From our The Far Side of the Story department.
The documentary "Mongolia" is fun to watch. The narrator talks way too fast, almost as if the makers needed to compensate for the lost decades under the Soviet sponsored regime that made Mongolia pretty much unreachable for most Westerners for the better part of the 20th century.
But once you take the deep breath the narrator never takes, it is a fun little film, as we said.
The country's most famous son, Genghis Khan, features prominently, of course, next to horses, nature, restored temples, the big capital Ulan Bator, and more nature.
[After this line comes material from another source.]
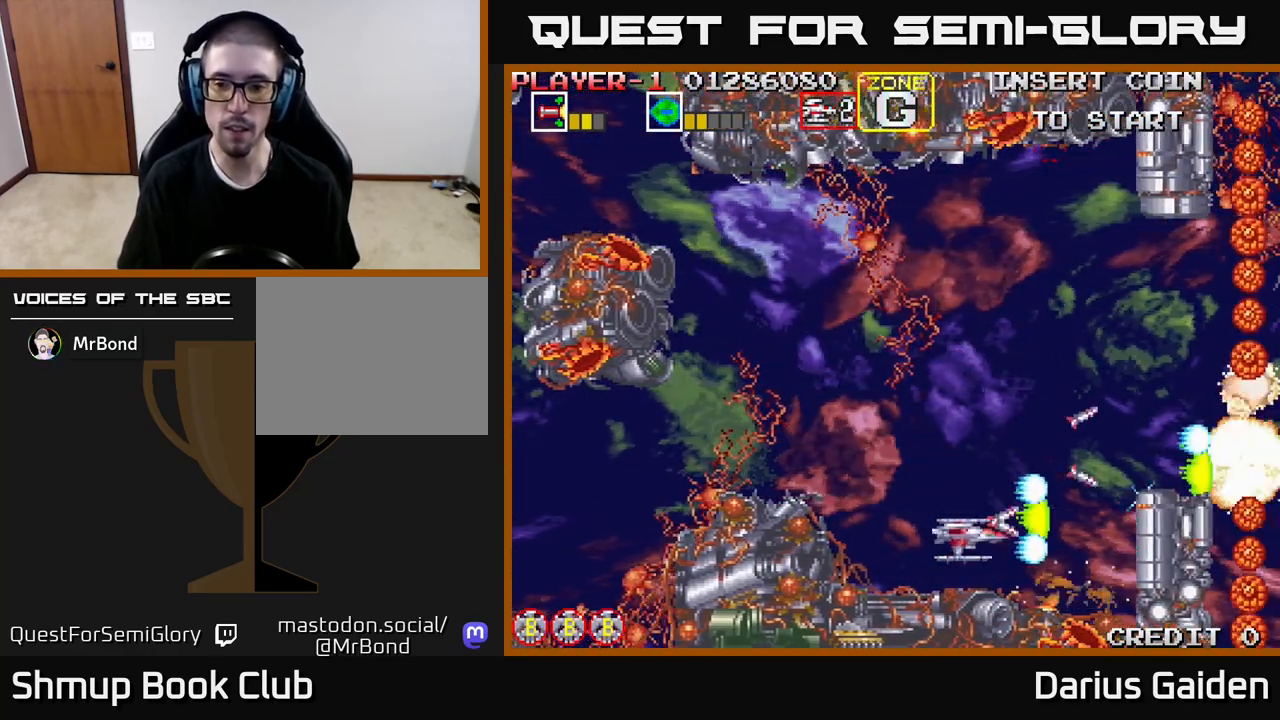
{"buttons": ["R2"], "events": [[67, "DPAD_DOWN", "up"], [383, "DPAD_RIGHT", "down"], [450, "DPAD_RIGHT", "up"]]}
Mongolian throat singing, contortionists, camels and a huge open pit copper mine get air time, and the ethnic minorities in some corners of the central Asian nation are portrayed fondly.
Here are two things that made us chuckle, though. As they show a thundering mass of mounted warriors re-enacting the feared Mongolian cavalry of the Khan, the narrator points out that the great Khan invented the military strategy of the "flash war" still used today.
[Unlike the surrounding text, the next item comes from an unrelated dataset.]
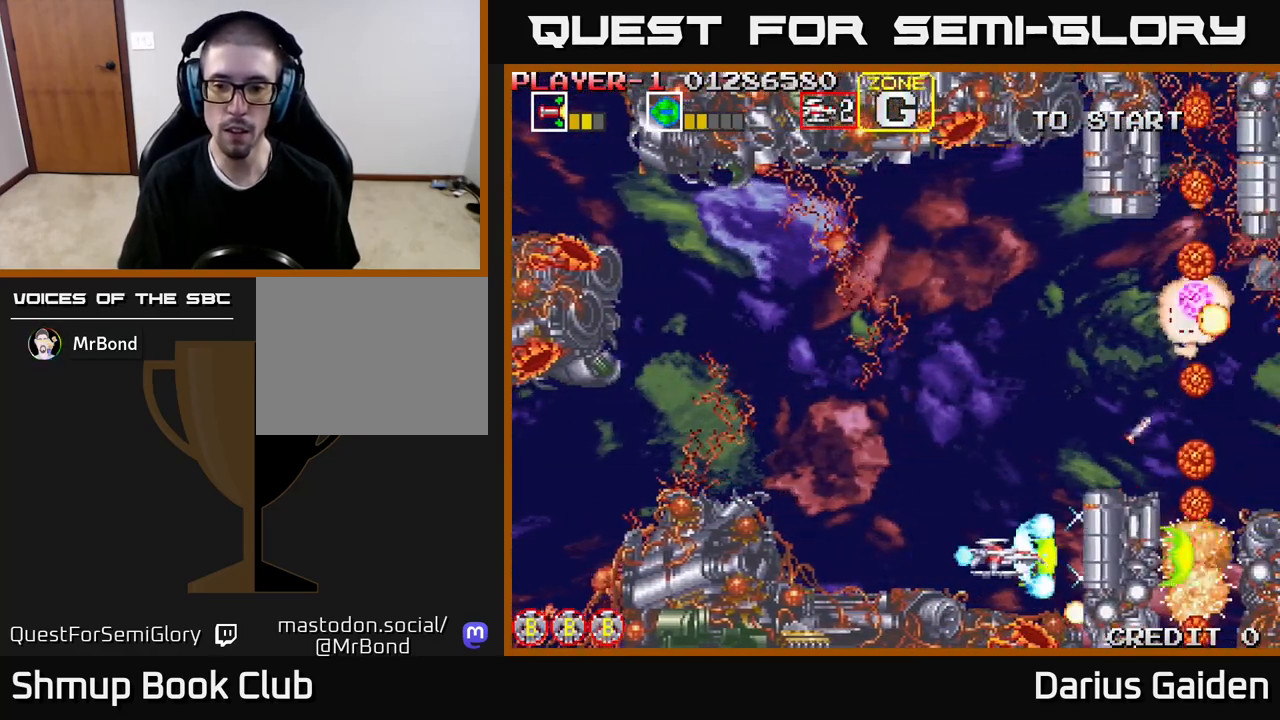
{"buttons": ["R2"], "events": [[83, "DPAD_DOWN", "down"], [167, "DPAD_DOWN", "up"], [333, "DPAD_LEFT", "down"], [467, "DPAD_LEFT", "up"]]}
There you go. Genghis Khan invented "Shock and Awe"!
Of course, you may have noticed the similarity of the "flash" and the "Blitz", and yes, in terms of concept and execution, shock and awe is nothing but ye olde blitz reloaded with depleted uranium.
The documentary also has a brief, easily missed, scene of the Mongolian mobile home, a Ger, the Mongolian version of the yurt, sitting on top a flat bed wooden wagon being pulled over the wide open steppe by horses.